A particular feature of most research data in these disciplines is the relation to real persons, households, firms or institutions, which require specific safeguards for the handling of sensitive data. Therefore, the RDCs must take special measures to enable researchers to use this data in compliance with strict data protection regulations. In the research data infrastructure, the RDCs play an important role as trustworthy intermediaries (“data trustees”) between data providers or data producers on the one hand and the scientific community on the other. Key elements of quality assurance are the accreditation of RDCs by the RatSWD, the cooperation of all accredited RDCs in the Committee for Research Data Infrastructure (FDI Committee), a central complaints management system, and the active participation in several projects within the German National Research Data Infrastructure (NFDI) initiative.
The presentation will offer an insight into the development and the work of the RDC infrastructure. Some current innovations will be introduced, which are also of importance for international networking.
Future SHARE Infrastructure for a High-Frequency and Multi-Mode Panel Survey
Ms Carolina Brändle (SHARE Berlin Institute)

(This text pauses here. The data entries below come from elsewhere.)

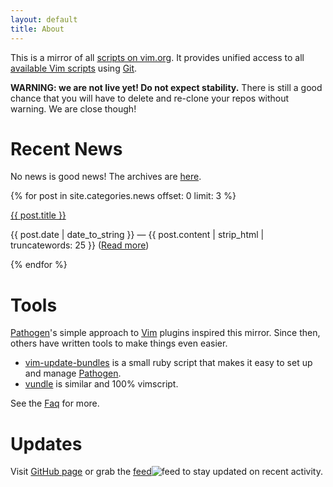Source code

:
 ```yaml
---
layout: default
title: About
---
```


This is a mirror of all [scripts on vim.org](http://www.vim.org/scripts/).
It provides unified access to all
[available Vim scripts](http://github.com/vim-scripts/repositories)
using [Git].

**WARNING: we are not live yet!  Do not expect stability.**
There is still a good chance that you will have to delete and
re-clone your repos without warning.  We are close though!

# Recent News

No news is good news!  The archives are <a href='/news.html'>here</a>.

{% for post in site.categories.news offset: 0 limit: 3 %}
  <div id='news'>
    <div class='newstitle'><a href="{{ post.url }}">{{ post.title }}</a></div>
    <p>{{ post.date | date_to_string }} &mdash; {{ post.content | strip_html | truncatewords: 25 }} (<a href="{{ post.url }}/">Read more</a>)</p>
  </div>
{% endfor %}

# Tools

[Pathogen]'s simple approach to [Vim] plugins inspired this mirror.
Since then, others have written tools to make things even easier.

 * [vim-update-bundles](http://github.com/bronson/vim-update-bundles)
   is a small ruby script that makes it easy to set up and manage [Pathogen].
 * [vundle](http://github.com/gmarik/vundle) is similar and 100% vimscript.

See the [Faq] for more.

# Updates

Visit [GitHub page](http://github.com/vim-scripts/) or grab the [feed](http://github.com/vim-scripts.atom)![feed](http://github.com/images/icons/feed.png) to stay updated on recent activity.

[Pathogen]:http://github.com/tpope/vim-pathogen
[Vim]:http://vim.org
[Git]:http://git-scm.com
[Ruby]:http://ruby-lang.org
[Faq]:/faq.html

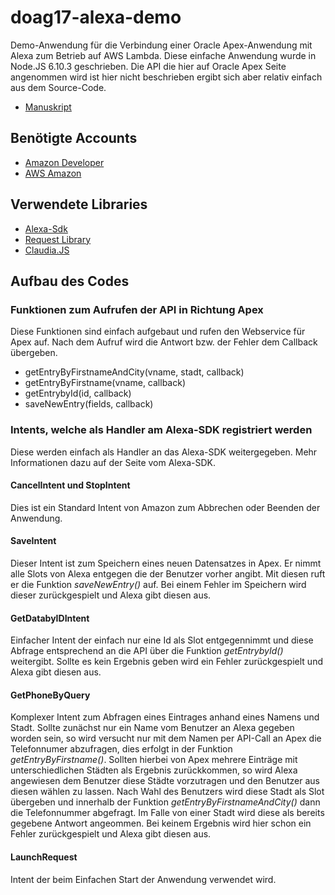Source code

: # doag17-alexa-demo
Demo-Anwendung für die Verbindung einer Oracle Apex-Anwendung mit Alexa zum Betrieb auf AWS Lambda.
Diese einfache Anwendung wurde in Node.JS 6.10.3 geschrieben. Die API die hier auf Oracle Apex Seite angenommen wird ist hier nicht beschrieben ergibt sich aber relativ einfach aus dem Source-Code. 

* [Manuskript](https://www.doag.org/formes/pubfiles/9473622/2017-DEV-Franziska_Hoecker-Dank_Alexa_auf_Bildschirm_Maus_und_Tastatur_verzichten-Manuskript.pdf)

## Benötigte Accounts
* [Amazon Developer](https://developer.amazon.com/edw/home.html#/skill/amzn1.ask.skill.c8b33e0f-0f0e-46a4-8e51-c706f0af5fd0/de_DE/info)
* [AWS Amazon](https://eu-west-1.console.aws.amazon.com/lambda/home?region=eu-west-1#/functions)

## Verwendete Libraries
* [Alexa-Sdk](https://github.com/alexa/alexa-skills-kit-sdk-for-nodejs)
* [Request Library](https://github.com/request/request)
* [Claudia.JS](https://claudiajs.com/)

## Aufbau des Codes
### Funktionen zum Aufrufen der API in Richtung Apex
Diese Funktionen sind einfach aufgebaut und rufen den Webservice für Apex auf. Nach dem Aufruf wird die Antwort bzw. der Fehler dem Callback übergeben.
* getEntryByFirstnameAndCity(vname, stadt, callback)
* getEntryByFirstname(vname, callback)
* getEntrybyId(id, callback)
* saveNewEntry(fields, callback)

### Intents, welche als Handler am Alexa-SDK registriert werden
Diese werden einfach als Handler an das Alexa-SDK weitergegeben. Mehr Informationen dazu auf der Seite vom Alexa-SDK.
#### CancelIntent und StopIntent
Dies ist ein Standard Intent von Amazon zum Abbrechen oder Beenden der Anwendung.
#### SaveIntent
Dieser Intent ist zum Speichern eines neuen Datensatzes in Apex. Er nimmt alle Slots von Alexa entgegen die der Benutzer vorher angibt. Mit diesen ruft er die Funktion *saveNewEntry()* auf. Bei einem Fehler im Speichern wird dieser zurückgespielt und Alexa gibt diesen aus.
#### GetDatabyIDIntent
Einfacher Intent der einfach nur eine Id als Slot entgegennimmt und diese Abfrage entsprechend an die API über die Funktion *getEntrybyId()* weitergibt. Sollte es kein Ergebnis geben wird ein Fehler zurückgespielt und Alexa gibt diesen aus.
#### GetPhoneByQuery
Komplexer Intent zum Abfragen eines Eintrages anhand eines Namens und Stadt. Sollte zunächst nur ein Name vom Benutzer an Alexa gegeben worden sein, so wird versucht nur mit dem Namen per API-Call an Apex die Telefonnumer abzufragen, dies erfolgt in der Funktion *getEntryByFirstname()*. Sollten hierbei von Apex mehrere Einträge mit unterschiedlichen Städten als Ergebnis zurückkommen, so wird Alexa angewiesen dem Benutzer diese Städte vorzutragen und den Benutzer aus diesen wählen zu lassen. Nach Wahl des Benutzers wird diese Stadt als Slot übergeben und innerhalb der Funktion *getEntryByFirstnameAndCity()* dann die Telefonnummer abgefragt. Im Falle von einer Stadt wird diese als bereits gegebene Antwort angeommen. Bei keinem Ergebnis wird hier schon ein Fehler zurückgespielt und Alexa gibt diesen aus.
#### LaunchRequest
Intent der beim Einfachen Start der Anwendung verwendet wird.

Dr Fabio Franzese (SHARE Berlin Institute) - Presenting Author
Ms Marlen Paulitti (Centerdata)
Ms Stephanie Stuck (SHARE Berlin Institute)

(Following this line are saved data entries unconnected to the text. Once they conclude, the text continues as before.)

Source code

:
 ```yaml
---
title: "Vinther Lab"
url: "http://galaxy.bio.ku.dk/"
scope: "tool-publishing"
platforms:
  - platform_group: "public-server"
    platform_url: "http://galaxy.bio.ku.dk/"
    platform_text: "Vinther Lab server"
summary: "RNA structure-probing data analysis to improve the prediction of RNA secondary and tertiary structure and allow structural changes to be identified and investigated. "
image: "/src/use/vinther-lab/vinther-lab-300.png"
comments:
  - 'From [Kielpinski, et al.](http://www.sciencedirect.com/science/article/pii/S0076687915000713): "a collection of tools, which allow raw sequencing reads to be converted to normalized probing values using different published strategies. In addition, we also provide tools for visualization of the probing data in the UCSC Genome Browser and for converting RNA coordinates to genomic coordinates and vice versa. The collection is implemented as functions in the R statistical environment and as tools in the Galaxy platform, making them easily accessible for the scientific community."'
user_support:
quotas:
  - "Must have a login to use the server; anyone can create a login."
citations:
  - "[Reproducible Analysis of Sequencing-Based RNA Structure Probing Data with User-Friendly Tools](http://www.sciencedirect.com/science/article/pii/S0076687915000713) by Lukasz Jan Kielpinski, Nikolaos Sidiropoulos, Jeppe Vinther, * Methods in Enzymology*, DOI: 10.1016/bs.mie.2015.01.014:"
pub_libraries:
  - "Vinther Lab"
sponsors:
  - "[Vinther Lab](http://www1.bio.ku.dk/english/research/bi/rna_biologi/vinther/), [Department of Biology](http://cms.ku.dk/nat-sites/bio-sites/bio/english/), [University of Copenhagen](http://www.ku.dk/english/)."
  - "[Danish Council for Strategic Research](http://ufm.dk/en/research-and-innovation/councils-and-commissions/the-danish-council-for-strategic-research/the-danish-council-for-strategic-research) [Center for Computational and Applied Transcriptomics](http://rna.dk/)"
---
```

Mr Iggy van der Wielen (Centerdata)
Ms Sabrina Zuber (SHARE Berlin Institute)
The Survey of Health, Ageing and Retirement in Europe (SHARE) is a comprehensive multi-national panel study that has been conducted for over 20 years, involving approximately 70,000 interviews per wave. Traditionally, data collection occurred every 2 to 3 years using face-to-face surveys. To enhance efficiency and reduce respondent burden, SHARE employs techniques such as preloading and dependent interviewing, particularly in managing household composition data. This approach requires respondents to report only changes in household composition, such as moves or deaths. Household composition data, central to SHARE, have been particularly sensitive to inaccuracies due to the involvement of multiple respondents within households and the inclusion of proxy interviews. Ensuring accurate household composition and maintaining high data quality have required extensive data cleaning and elaborate preload preparation before subsequent survey waves.

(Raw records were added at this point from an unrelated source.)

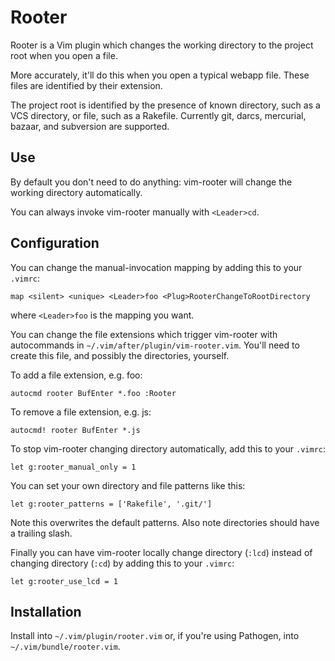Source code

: # Rooter

Rooter is a Vim plugin which changes the working directory to the project root
when you open a file.

More accurately, it'll do this when you open a typical webapp file.  These files
are identified by their extension.

The project root is identified by the presence of known directory, such as a VCS
directory, or file, such as a Rakefile.  Currently git, darcs, mercurial, bazaar,
and subversion are supported.


## Use

By default you don't need to do anything: vim-rooter will change the working
directory automatically.

You can always invoke vim-rooter manually with `<Leader>cd`.


## Configuration

You can change the manual-invocation mapping by adding this to your `.vimrc`:

    map <silent> <unique> <Leader>foo <Plug>RooterChangeToRootDirectory

where `<Leader>foo` is the mapping you want.

You can change the file extensions which trigger vim-rooter with autocommands
in `~/.vim/after/plugin/vim-rooter.vim`.  You'll need to create this file, and
possibly the directories, yourself.

To add a file extension, e.g. foo:

    autocmd rooter BufEnter *.foo :Rooter

To remove a file extension, e.g. js:

    autocmd! rooter BufEnter *.js

To stop vim-rooter changing directory automatically, add this to your `.vimrc`:

    let g:rooter_manual_only = 1

You can set your own directory and file patterns like this:

    let g:rooter_patterns = ['Rakefile', '.git/']

Note this overwrites the default patterns.  Also note directories should have
a trailing slash.

Finally you can have vim-rooter locally change directory (`:lcd`) instead of
changing directory (`:cd`) by adding this to your `.vimrc`:

    let g:rooter_use_lcd = 1


## Installation

Install into `~/.vim/plugin/rooter.vim` or, if you're using Pathogen, into
`~/.vim/bundle/rooter.vim`.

As SHARE transitions to more frequent surveys using telephone and web-based methods, new challenges arise, particularly regarding the reduced time available for data cleaning and preload preparation between waves. This shift necessitates the development of new infrastructure to ensure high-quality data collection in a high-frequency, multi-mode environment while remaining fully compliant with GDPR regulations. Additionally, an integrated sampling functionality is planned to enable dynamic sub-sampling during survey operations. In this presentation, we introduce SHARE’s future tools and infrastructure designed to meet these challenges, thereby ensuring high-quality data collection in future panel surveys.